Jameel Watkins: Intimidando en Asia
Imagen reciente.

Javier Ortiz Pérez

Jameel Watkins contabiliza únicamente seis partidos en España, al final de la temporada 2000-01 con el Cáceres. Aunque con una larga carrera profesional que todavía pretende mantener viva (tiene 37 años), no ha sido Europa precisamente su campo de operaciones predilecto. Aparte de aquella experiencia en Extremadura, solo se registra una más en el ‘viejo continente’, en Italia, unos meses después.

El resto lo pasó este pupilo de los ‘Hoyas’ de Georgetown entre Latinoamérica y, sobre todo, Asia, donde se ha convertido en un clásico (Filipinas, China, Corea del Sur y Japón), siempre con muy buenos números. Se trata de un gran intimidador, con una estatura que va de los 2,08 a los 2,11 según donde se consulte. Extraña un poco que solamente jugase dos encuentros en la NBA, en la 2004-05 con Houston Rockets, porque si bien no era una estrella, sí un jugador con presencia que podía dar algún relevo de calidad. La de los Rockets fue la única vez que consiguió debutar oficialmente, y eso que tuvo otros tres contratos en la liga con Milwaukee, Seattle y Charlotte.

Watkins llegó a España bastante joven en lo que fue su primera experiencia internacional. Había estado en la CBA y en la ABA. Posteriormente también se asomaría a la NBDL. “La española era una liga muy competitiva”, recuerda hoy en día. “Una de las cosas que pensé allí fue que por fin estaba jugando con hombres hechos. Era mi segundo año fuera de la universidad, así es que sentí que me había graduado para las grandes ligas.

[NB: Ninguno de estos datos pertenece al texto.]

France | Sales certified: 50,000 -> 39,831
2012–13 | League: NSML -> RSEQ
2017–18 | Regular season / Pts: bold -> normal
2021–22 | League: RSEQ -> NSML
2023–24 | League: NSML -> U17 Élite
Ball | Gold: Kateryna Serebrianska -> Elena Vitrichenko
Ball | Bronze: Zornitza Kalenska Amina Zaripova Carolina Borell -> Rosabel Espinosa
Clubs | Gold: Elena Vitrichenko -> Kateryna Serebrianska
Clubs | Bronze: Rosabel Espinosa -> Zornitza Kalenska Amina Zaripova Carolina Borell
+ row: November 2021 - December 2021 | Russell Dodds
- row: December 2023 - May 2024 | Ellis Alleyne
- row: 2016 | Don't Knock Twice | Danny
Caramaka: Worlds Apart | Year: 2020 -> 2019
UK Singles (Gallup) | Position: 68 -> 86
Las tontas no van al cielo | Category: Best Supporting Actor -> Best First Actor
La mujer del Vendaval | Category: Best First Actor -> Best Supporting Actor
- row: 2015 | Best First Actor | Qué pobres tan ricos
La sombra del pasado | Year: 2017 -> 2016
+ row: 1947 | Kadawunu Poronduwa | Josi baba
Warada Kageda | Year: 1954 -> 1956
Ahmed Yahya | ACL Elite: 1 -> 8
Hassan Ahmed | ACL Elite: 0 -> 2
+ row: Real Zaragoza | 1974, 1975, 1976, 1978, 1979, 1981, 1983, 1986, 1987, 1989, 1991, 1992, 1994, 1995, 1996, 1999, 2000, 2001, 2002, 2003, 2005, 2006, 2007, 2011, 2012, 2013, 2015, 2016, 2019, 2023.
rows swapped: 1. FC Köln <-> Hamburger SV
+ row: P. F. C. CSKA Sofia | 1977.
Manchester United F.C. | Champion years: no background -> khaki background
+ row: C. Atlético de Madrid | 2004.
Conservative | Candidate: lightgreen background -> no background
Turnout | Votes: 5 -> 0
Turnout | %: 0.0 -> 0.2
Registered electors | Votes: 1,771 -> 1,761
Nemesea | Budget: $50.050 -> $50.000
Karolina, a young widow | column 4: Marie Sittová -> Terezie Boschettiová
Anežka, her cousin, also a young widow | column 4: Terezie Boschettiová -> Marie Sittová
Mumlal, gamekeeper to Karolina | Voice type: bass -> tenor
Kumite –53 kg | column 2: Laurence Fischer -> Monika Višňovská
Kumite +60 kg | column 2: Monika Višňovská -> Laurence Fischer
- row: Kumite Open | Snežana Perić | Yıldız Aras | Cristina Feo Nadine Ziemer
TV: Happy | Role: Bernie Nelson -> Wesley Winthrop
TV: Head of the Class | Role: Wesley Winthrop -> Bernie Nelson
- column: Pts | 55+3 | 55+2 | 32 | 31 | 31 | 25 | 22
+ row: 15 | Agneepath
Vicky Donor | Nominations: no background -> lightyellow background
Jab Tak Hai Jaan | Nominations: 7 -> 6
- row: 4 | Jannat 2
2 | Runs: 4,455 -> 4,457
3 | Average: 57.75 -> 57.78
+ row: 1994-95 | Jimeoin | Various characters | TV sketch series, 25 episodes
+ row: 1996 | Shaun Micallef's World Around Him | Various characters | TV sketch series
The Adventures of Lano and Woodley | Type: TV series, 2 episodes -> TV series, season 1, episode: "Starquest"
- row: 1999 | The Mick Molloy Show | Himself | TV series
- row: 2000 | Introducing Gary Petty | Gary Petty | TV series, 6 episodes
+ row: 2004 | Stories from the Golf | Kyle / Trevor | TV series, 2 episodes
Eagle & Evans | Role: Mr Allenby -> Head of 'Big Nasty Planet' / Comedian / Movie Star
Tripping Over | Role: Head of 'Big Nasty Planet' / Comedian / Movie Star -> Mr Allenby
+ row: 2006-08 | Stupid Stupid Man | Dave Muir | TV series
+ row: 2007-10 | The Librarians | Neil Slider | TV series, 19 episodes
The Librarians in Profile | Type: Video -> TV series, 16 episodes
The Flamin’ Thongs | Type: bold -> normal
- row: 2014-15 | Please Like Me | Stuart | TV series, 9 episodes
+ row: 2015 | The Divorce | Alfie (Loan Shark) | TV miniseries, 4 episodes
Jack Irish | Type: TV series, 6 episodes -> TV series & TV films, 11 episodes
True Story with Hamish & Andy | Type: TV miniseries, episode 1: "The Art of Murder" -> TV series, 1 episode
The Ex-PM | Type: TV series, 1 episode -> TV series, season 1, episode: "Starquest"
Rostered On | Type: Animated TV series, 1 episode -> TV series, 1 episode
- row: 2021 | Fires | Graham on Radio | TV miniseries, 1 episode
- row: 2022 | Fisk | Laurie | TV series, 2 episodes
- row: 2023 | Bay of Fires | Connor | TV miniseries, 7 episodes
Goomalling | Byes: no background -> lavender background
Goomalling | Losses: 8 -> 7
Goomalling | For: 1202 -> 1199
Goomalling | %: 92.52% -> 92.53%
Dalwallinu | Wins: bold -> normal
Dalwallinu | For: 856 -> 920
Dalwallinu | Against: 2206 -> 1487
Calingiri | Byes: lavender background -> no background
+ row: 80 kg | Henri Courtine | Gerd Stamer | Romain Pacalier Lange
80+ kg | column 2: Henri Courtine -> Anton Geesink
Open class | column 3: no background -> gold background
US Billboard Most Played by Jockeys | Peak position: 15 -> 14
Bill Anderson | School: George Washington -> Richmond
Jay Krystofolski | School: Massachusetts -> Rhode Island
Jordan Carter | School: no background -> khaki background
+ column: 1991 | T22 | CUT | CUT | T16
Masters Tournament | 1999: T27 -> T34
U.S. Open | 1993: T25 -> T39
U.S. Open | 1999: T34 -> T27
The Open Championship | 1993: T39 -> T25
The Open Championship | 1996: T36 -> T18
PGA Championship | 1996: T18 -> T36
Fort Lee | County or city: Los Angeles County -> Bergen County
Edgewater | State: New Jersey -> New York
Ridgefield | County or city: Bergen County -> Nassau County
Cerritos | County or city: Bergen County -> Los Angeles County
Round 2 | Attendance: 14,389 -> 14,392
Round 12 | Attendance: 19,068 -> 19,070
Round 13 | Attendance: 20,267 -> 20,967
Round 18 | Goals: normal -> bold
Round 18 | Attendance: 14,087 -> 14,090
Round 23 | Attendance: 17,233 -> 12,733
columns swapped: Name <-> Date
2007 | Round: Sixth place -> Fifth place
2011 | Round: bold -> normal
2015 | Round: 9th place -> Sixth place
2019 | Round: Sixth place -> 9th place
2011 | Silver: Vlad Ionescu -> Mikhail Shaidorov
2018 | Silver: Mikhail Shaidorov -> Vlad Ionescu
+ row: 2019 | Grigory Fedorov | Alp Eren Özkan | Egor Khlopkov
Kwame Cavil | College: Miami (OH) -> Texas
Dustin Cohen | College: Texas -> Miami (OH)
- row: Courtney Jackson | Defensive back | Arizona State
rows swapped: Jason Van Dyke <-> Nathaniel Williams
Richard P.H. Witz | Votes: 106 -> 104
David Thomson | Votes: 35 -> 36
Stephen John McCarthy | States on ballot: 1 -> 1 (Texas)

Me encantó el entusiasmo y la pasión que mostraron los aficionados. En algunos partidos que he jugado posteriormente ha habido demasiado silencio, tanto que podías escuchar tus propios pensamientos. También recuerdo bien ciudades bonitas que visité”, añade. Como sustituto del lesionado Tim Perry promedió 9,7 puntos, 6,5 rebotes y 1,8 tapones en 23 minutos.

¿Cómo se definiría a sí mismo? “No lo sé. Nunca he tenido ego, o sentido que soy mejor que ningún otro jugador. Sé que de lo que soy capaz en la pista, que es defender y rebotear. Son los puntos más fuertes para mí. También puedo anotar en el poste bajo. Lo hago bien en equipos que necesitan ese tipo de jugador”, responde.

Hay una curiosidad reciente alrededor suya, uno de estos giros que da la vida. Su último equipo profesional fue el Levanga Hokkaido japonés, entrenado por ‘Piti’ Hurtado, que cuando Watkins jugó en Cáceres trece años antes era ayudante de Alfred Julbe.

Anda buscando equipo en ese momento tan temido para el jugador, cuando las ofertas escasean y, si llegan, están por debajo de lo espera económicamente. “Parece que el mercado y los salarios han bajado mucho, así es que estoy esperando la oportunidad adecuada, un trabajo que merezca la pena”, explica, con una broma final: “el tiempo es dinero y yo no tengo una de las dos cosas”.